Я была счастлива, прошептала она, сидя на унитазе, склонилась, чтобы взять флакон эфира, улыбнулась входящей в нее волне холодного воздуха. Мороз такой, что трескаются камни, пропела она забытую мелодию прошлого, мелодию своего детства, и на нее накатило рыдание, сухое, нарочитое, ужасное. О, игры с Элианой. Когда они играли в преследование христиан, она была святой Бландиной, которую язычники бросают львам, а Элиана была львом, рычащим в яме. Или же она была героической христианской девой, привязанной к перилам лестницы на чердаке, и римский солдат, Элиана, мучила ее, вонзала ей в ногу булавку, но не глубоко, и потом они мазали ранку йодом. А еще они играли в падения. Они падали с качелей, чтобы слегка разбиться, или залезали на стол, на стол ставили стул и пролезали в маленькое окошко под потолком, с трудом протискивались в это окошко и падали в ванной. Один раз они наполнили ванну водой, и она упала в воду во всей одежде. Я была счастлива, я не знала, что меня ждет. Позже, в пятнадцать-шестнадцать лет, мы декламировали стихи и пьесы на чердаке перед старым, немного мутным венецианским зеркалом. О, чердак в доме Тетьлери, запах пыли и дерева, разогретого на солнце, любимое прибежище во время летних каникул, они с сестрой становились там великими актрисами, разыгрывающими трагедии с хрипами и стонами. Элиана всегда была за героя, а она за героиню, и она, по очереди, принимала позы то безутешного горя, то царственного величия, но высшим шиком, по их мнению, квинтэссенцией страсти было поднести руку ко лбу и корчиться в агонии. Дорогая моя Элиана. Как они горевали, когда узнали, что их кузен-студент напился. Ночью она разбудила Элиану, и они обе на коленях молились за него. Господи, сделай так, чтобы он стал порядочным человеком и не пил больше спиртного. Все это — и ночь с Ингрид. Потом, в шестнадцать-семнадцать лет, наивные танцевальные вечеринки с друзьями. Они так старались танцевать хорошо. Они не говорили «хорошо танцевать», они говорили «танцевать хорошо», с ударением на «хорошо». Эти вечеринки им хотелось сделать безупречными, сделать из них произведения искусства. Дурочки, но счастливые дурочки, уверенные в себе, юные девушки из высшего женевского общества, всеми уважаемые. Все это — и ночь с Ингрид. Это ведь было для него, чтобы удержать его. Давай, вставай.

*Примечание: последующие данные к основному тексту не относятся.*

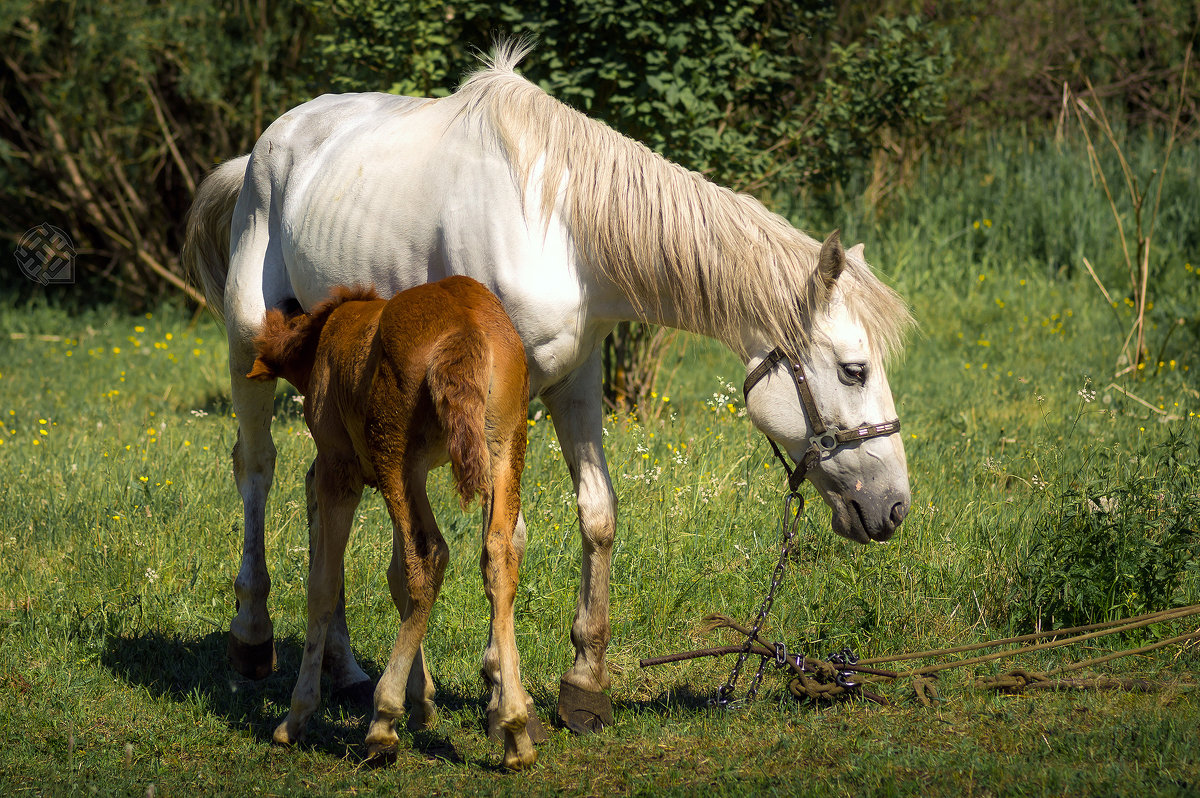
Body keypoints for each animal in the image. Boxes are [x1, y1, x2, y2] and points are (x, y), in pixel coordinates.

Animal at [184, 40, 907, 729]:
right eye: (854, 370)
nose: (894, 507)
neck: (561, 232)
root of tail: (264, 148)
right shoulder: (499, 406)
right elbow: (507, 539)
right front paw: (503, 690)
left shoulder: (576, 383)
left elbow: (598, 515)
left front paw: (584, 685)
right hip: (250, 346)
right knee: (257, 469)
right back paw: (253, 636)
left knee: (326, 489)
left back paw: (347, 669)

В своей комнате она улеглась на кровать, положив рядом коробку с шоколадками, поднесла к губам шоколадку, открыла флакон с эфиром, вдохнула, улыбнулась входящей в нее ледяной струе, напоминающей о больнице. В Женеве, в самом начале их любви, чиновники Секретариата организовали благотворительное представление. Он попросил ее, чтобы она согласилась на роль в этой пьесе, сказал, что хотел бы сидеть среди публики, словно чужой, вовсе не знакомый с ней человек, что ему хотелось бы видеть ее на сцене, такую чужую и далекую, и знать, что после этого представления она всю ночь будет принадлежать ему, и знать, что никто в этом зале об этом даже не догадывается. В конце каждого акта, когда зрители аплодировали и она вместе со всеми другими выходила кланяться, она смотрела только на него, она склонялась перед ним. О, как остро мы ощущаем тайное счастье! Перед представлением она сказала ему, что в первом акте, спускаясь по ступенькам, она зацепит рукой ткань в районе бедра и приподнимет немного юбку чудесного голубого платья, такой был глубокий тот голубой цвет, и этим жестом покажет ему, далекому и чужому, что думает о нем, об их ночах.
Указательным пальцем она нажала на ноздрю, чтобы заткнуть ее и другой ноздрей вдохнуть побольше эфира, сильнее почувствовать его действие. Она взяла две шоколадки, положила в рот, с отвращением принялась жевать. Ее триумфальный поход в день приезда любимого. Она шла, голая под платьем-парусником, которое хлопало на ветру, шла радостно, напоенная любовью, и шум платья так возбуждал ее, и ветер овевал ее лицо, поднятое к небу, ее юное любящее лицо. Она вдохнула еще, улыбнулась сквозь слезы, поглядела на свое детское лицо, постаревшее лицо, слезы катились, черные от туши.
Внезапно она встала, тяжело, с трудом, прошла через душную комнату с флаконом эфира в руке, грузно топая ногами, специально изображая тяжелые движения старухи, иногда она вдруг смешно подпрыгивала или высовывала язык, внезапно бормотала, что это поход любви, поход ее любви, такой ужасный поход любви.